Every day, I doubted myself. Especially when your will became your own. The good choices and the bad choices. The ones that gave way to sleepless nights when I questioned if I was the mom you needed me to be.
And each new stage of your life was a new phase of me questioning how to be the person you needed me to be. Through the thick of your toddler years. Even when you let go of my hand in favor of your daddy’s. And even on the first day of school and even when you were grounded for the first time. Or when you walked out onto the wrestling mat. All these moments were collected like 1,000 tiny fragments in my heart.
And now you’re on the cusp of high school, and I know it’s all going to change again. There will be so much more space needed for you to become your own, for me to let go and I don’t know where to find it, much less give it.
So much letting go, and it just squeezes my heart until I can’t breathe. I can already see you walking out the door toward your future.
Your first day of college.
The first day of your job.
And the moment I dread and dream of all at once—the day you introduce me to my future daughter-in-love. The one who will take my place to lift you up, to hold you in her embrace, and to push you to be your best. She will be the one you will confide in. The one who keeps your secrets, the one who holds you to her chest.

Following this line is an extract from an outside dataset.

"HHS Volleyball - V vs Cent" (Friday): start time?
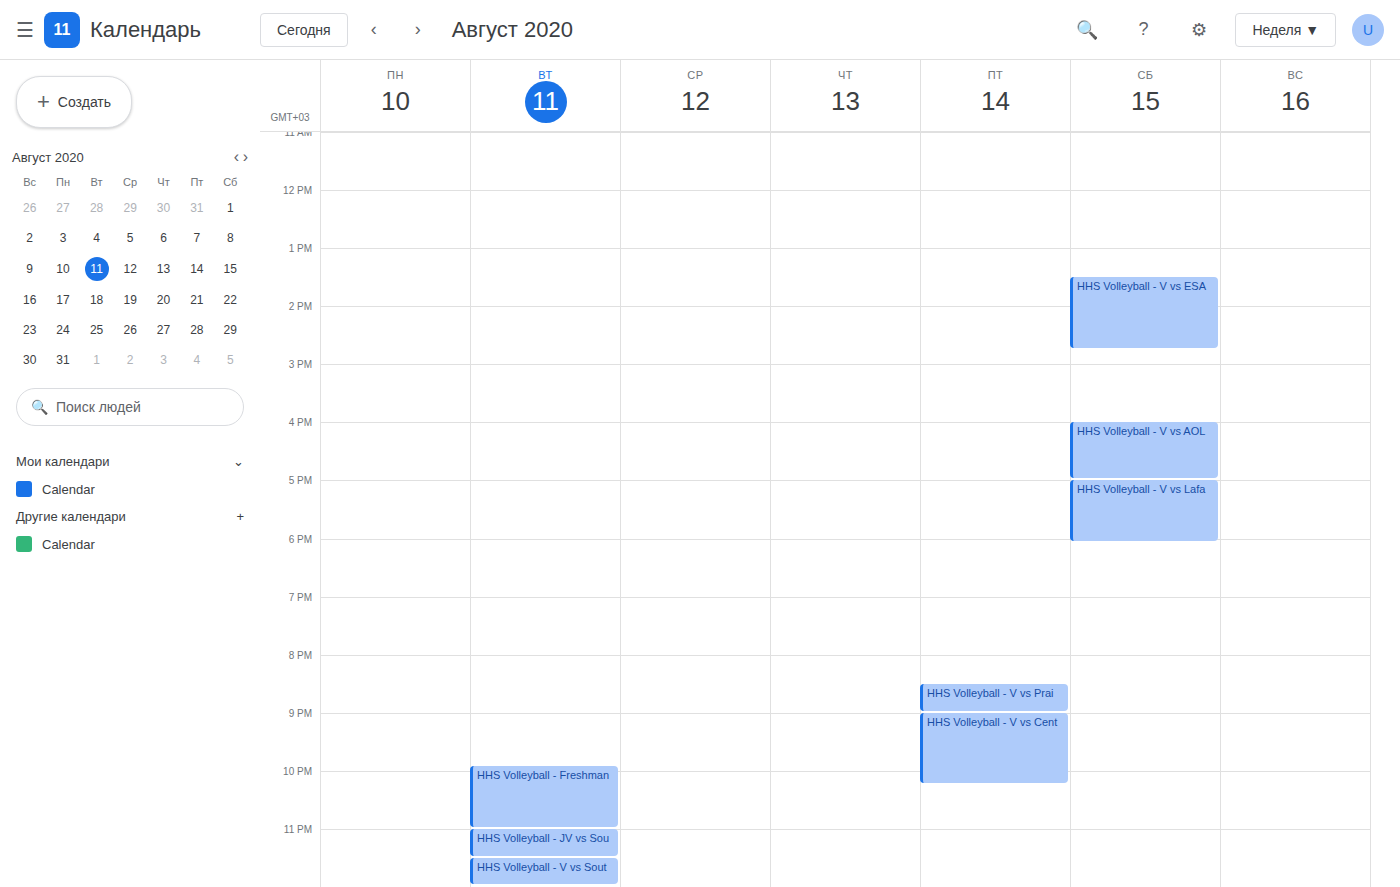
9:00 PMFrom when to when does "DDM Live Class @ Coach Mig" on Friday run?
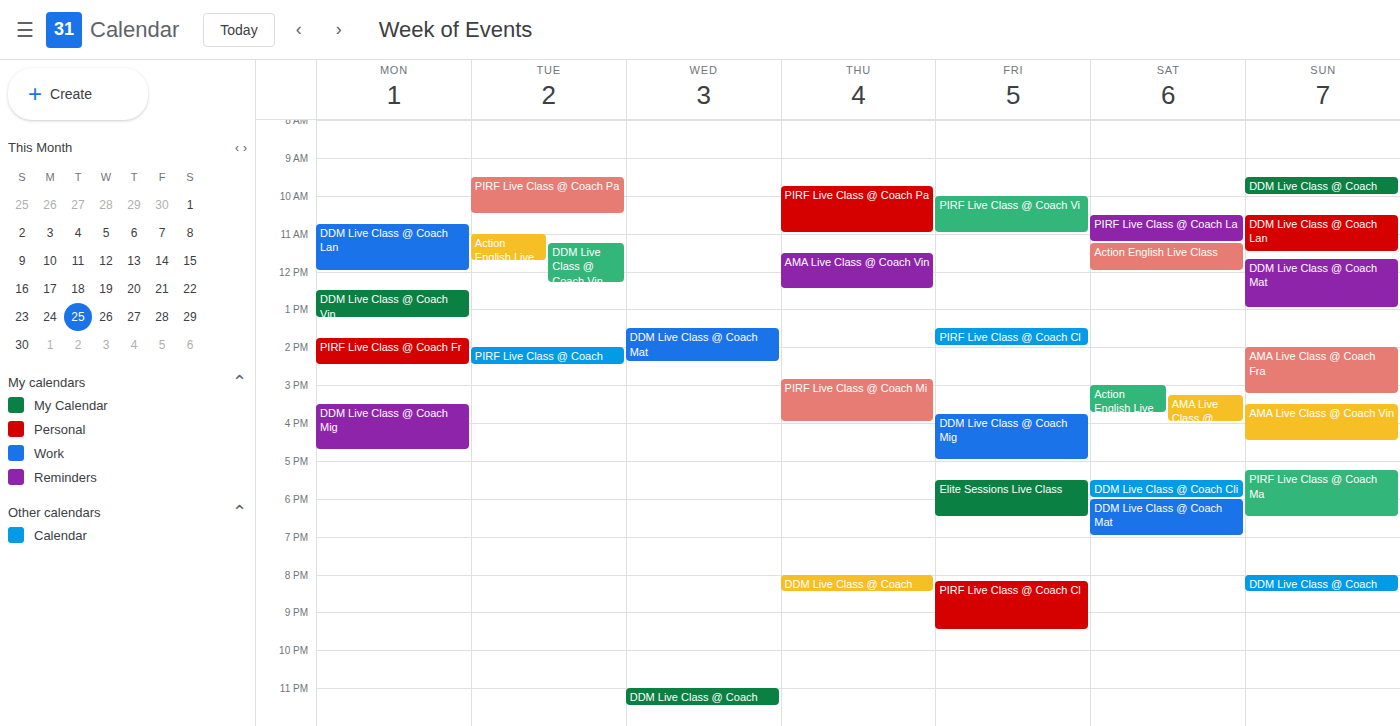
3:45 PM to 5:00 PM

But . . . someday, you’ll hold your child, fresh from the womb on your chest. Maybe then you’ll understand as your heart shatters to a million pieces, as all your dreams, ideas, and what you thought life was about—are rebuilt into that little person. Maybe then you’ll understand.
In the meantime, be patient with me as I let go to share you with the world.
After all, you were mine for nine months before I had to share you, the dream of you, with the world. You were my dream before your first heartbeat.
Be patient with me as I loosen the white-knuckle grip I have on you. Be patient with me as I open the arms that have carried you since the moment you breathed life. Be patient with me as I learn to do less holding and teaching so I can do more listening and encouraging.
Be patient as I learn to let go. I love you more than you’ll ever know. And darling, I am still dreaming of your tomorrows.